(Records taken from a dataset)
##############################
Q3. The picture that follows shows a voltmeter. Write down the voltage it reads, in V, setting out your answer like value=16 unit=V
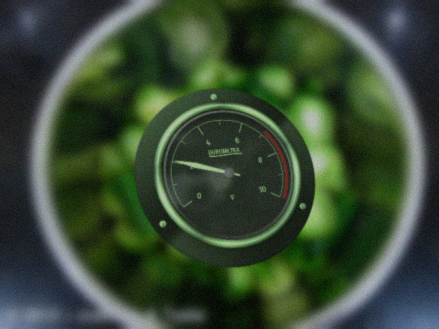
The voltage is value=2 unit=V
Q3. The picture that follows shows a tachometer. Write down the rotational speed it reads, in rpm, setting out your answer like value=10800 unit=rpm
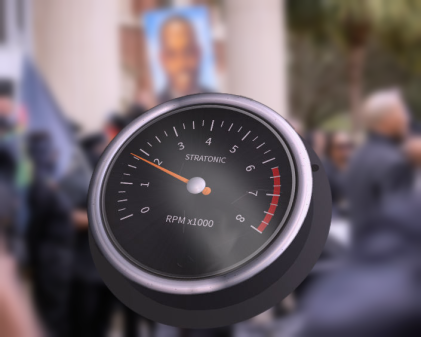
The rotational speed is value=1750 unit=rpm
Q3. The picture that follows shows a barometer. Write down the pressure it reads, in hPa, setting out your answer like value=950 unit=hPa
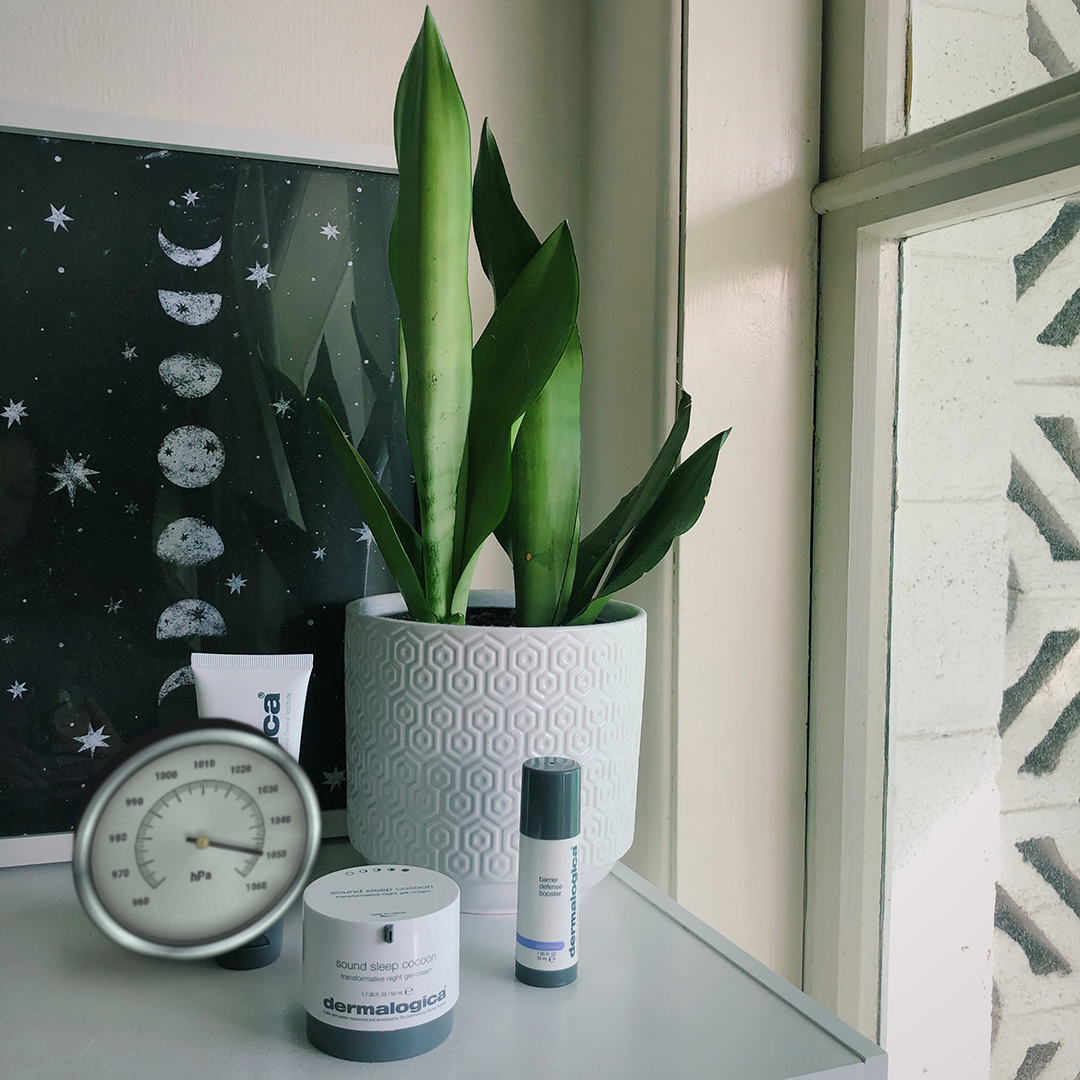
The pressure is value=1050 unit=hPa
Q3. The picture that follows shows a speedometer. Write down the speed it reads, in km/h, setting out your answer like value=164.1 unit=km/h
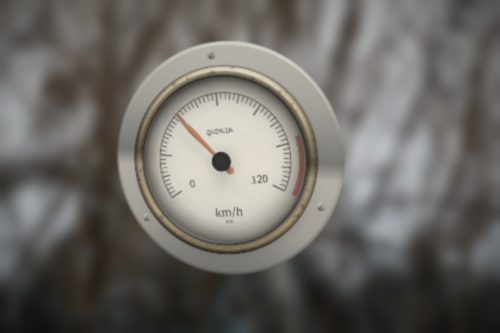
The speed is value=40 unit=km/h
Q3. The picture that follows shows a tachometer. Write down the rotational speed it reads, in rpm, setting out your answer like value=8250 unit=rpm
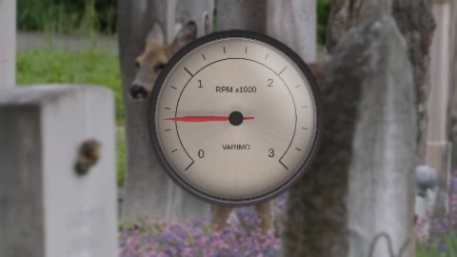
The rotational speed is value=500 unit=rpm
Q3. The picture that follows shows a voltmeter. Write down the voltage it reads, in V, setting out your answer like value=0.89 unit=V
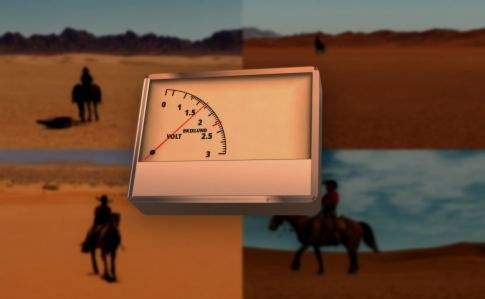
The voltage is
##############################
> Prompt:
Quote every line of the records above word for word, without the pictures.

> Exercise response:
Q3. The picture that follows shows a voltmeter. Write down the voltage it reads, in V, setting out your answer like value=16 unit=V
The voltage is value=2 unit=V
Q3. The picture that follows shows a tachometer. Write down the rotational speed it reads, in rpm, setting out your answer like value=10800 unit=rpm
The rotational speed is value=1750 unit=rpm
Q3. The picture that follows shows a barometer. Write down the pressure it reads, in hPa, setting out your answer like value=950 unit=hPa
The pressure is value=1050 unit=hPa
Q3. The picture that follows shows a speedometer. Write down the speed it reads, in km/h, setting out your answer like value=164.1 unit=km/h
The speed is value=40 unit=km/h
Q3. The picture that follows shows a tachometer. Write down the rotational speed it reads, in rpm, setting out your answer like value=8250 unit=rpm
The rotational speed is value=500 unit=rpm
Q3. The picture that follows shows a voltmeter. Write down the voltage it reads, in V, setting out your answer like value=0.89 unit=V
The voltage is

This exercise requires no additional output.